Der Attentäter, der in einem Sikh-Tempel in Wisconsin ein Blutbad angerichtet hat, ist identifiziert: Er war Ex-Soldat, Fallschirmspringer und auf psychologische Kriegsführung spezialisiert.

Der Mann, der in einem Sikh-Tempel im US-Bundesstaat Wisconsin am Sonntag sechs Menschen tötete, hat mehrere Jahre bei der US-Armee gedient. Der 40-jährige weiße US-Bürger war ausgebildeter Fallschirmspringer und auf psychologische Kriegsführung spezialisiert, wie das Pentagon in Washington mitteilte. Demnach war Wade Michael Page von 1992 bis 1998 in der US-Armee, zuletzt am Stützpunkt Fort Bragg in North Carolina. Für seine vorbildliche Führung und seine Leistungen als Soldat sei er mit mehreren militärischen Orden ausgezeichnet worden.

Knapp zwei Wochen nach dem Amoklauf von Aurora hatte Page am Sonntag einen Sikh-Tempel in Oak Creek überfallen und sechs Menschen getötet, bevor er selbst von der Polizei erschossen wurde. Seine Motive waren zunächst unklar.

Die Ermittler gingen nach Behördenangaben Berichten nach, wonach der Mann ein Anhänger rassistischer Theorien wie der Überlegenheit der Weißen war. "Wir ermitteln in diese Richtung", sagte ein Sprecher der US-Behörde für Waffen, Tabak und Sprengstoff, Tom Ahern, dem Sender ABC. "Und wir untersuchen die Bedeutung seiner Tätowierungen. Dies sind die Bestandteile des Puzzles, die uns dabei helfen werden, die Motive für eine so schreckliche Tat zu verstehen." Nach US-Medienberichten nahm ein Tattoo auf dem Arm des Schützen Bezug auf die Terroranschläge vom 11. September 2001 in den USA.

Zuvor hatten ranghohe US-Vertreter, die anonym bleiben wollten, gesagt, einschlägige Tattoos auf dem Körper des Schützen sowie biographische Details hätten das FBI dazu veranlasst, von einem "Akt des Inlandsterrorismus" auszugehen.

Indien missbilligt "sinnlose Gewalttat"

Der indische Premierminister Manmohan Singh hat das Massaker scharf verurteilt. Singh, der selber der religiösen Minderheit der Sikhs angehört, zeigte sich in einer in Neu Delhi verbreiteten Mitteilung "schockiert und traurig" über den Vorfall. Besonders schmerzvoll sei, dass es an einem Ort der Gottesverehrung zu der "sinnlosen Gewalttat" gekommen sei. Der Premierminister forderte die US-Behörden auf, entsprechende Bluttaten künftig zu verhindern.
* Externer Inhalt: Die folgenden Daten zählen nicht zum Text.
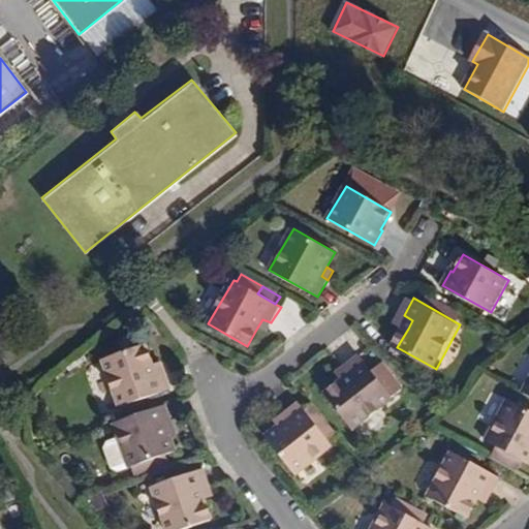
[(412,320),(404,315),(399,323),(408,329),(412,320)]
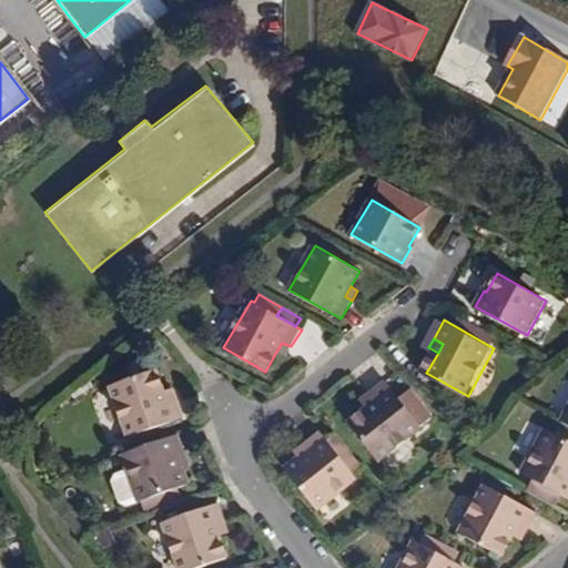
[(285,356),(291,346),(282,343),(276,352),(285,356)]
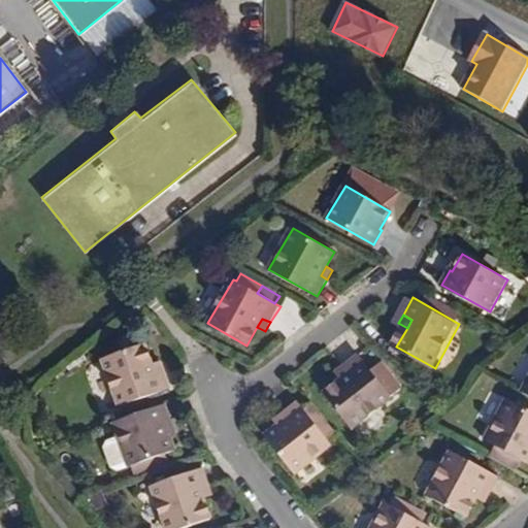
[(155,372),(152,363),(144,342),(140,332),(122,338),(125,349),(102,357),(120,405),(170,388),(164,369),(155,372)]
Singh kondolierte den Angehörigen der Opfer und erklärte Indiens Solidarität mit allen friedliebenden Amerikanern, die die Gewalt verurteilten. Zugleich begrüßte er die Erklärung von US-Präsident Barack Obama, der nach der Schießerei "tiefe Trauer" und Anteilnahme bekundet hatte.
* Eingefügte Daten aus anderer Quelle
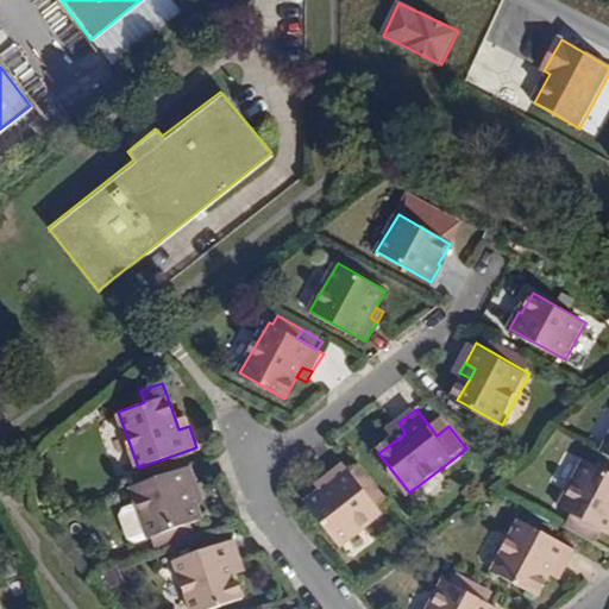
[(179,429),(189,426),(186,415),(175,419),(179,429)]
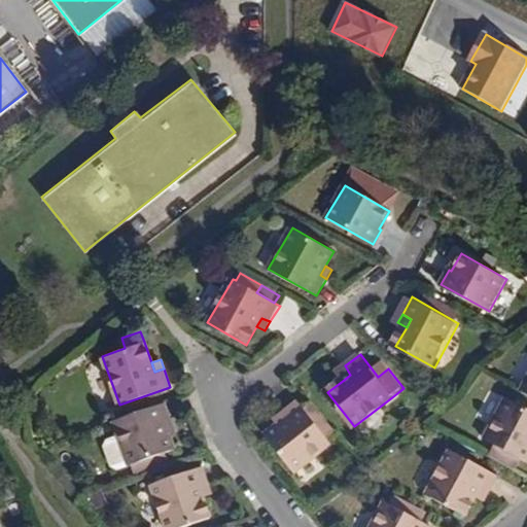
[(338,372),(344,380),(350,375),(345,365),(338,372)]
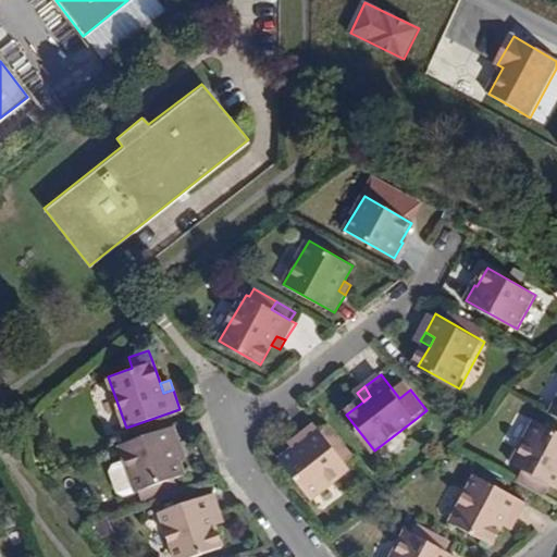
[(556,430),(535,419),(512,465),(556,486),(556,430)]
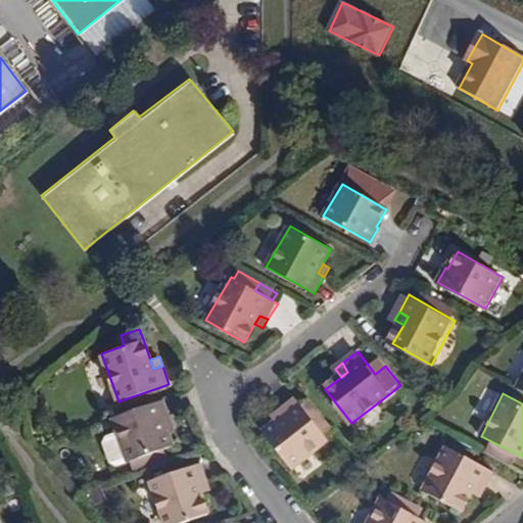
[(303,406),(297,397),(282,410),(285,415),(278,421),(266,430),(294,468),(330,440),(326,434),(332,428),(317,409),(310,414),(303,406)]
"Sikhs sind friedliebende Menschen"

Die höchste religiöse Vertretung der Sikhs, das Shiromani Gurdwara Parbandhak Committee (SGPC) im nordindischen Amritsar, forderte Schutz für Sikhs in den USA. Das "barbarische Verbrechen" in einem Tempel in den USA sei der erste Angriff dieser Art, sagte SGPC-Präsident Avtar Singh. "Sikhs sind friedliebende Menschen und haben einen hohen gesellschaftlichen und wirtschaftlichen Status in den USA. Es ist wichtig, ihre Sicherheit zu gewährleisten."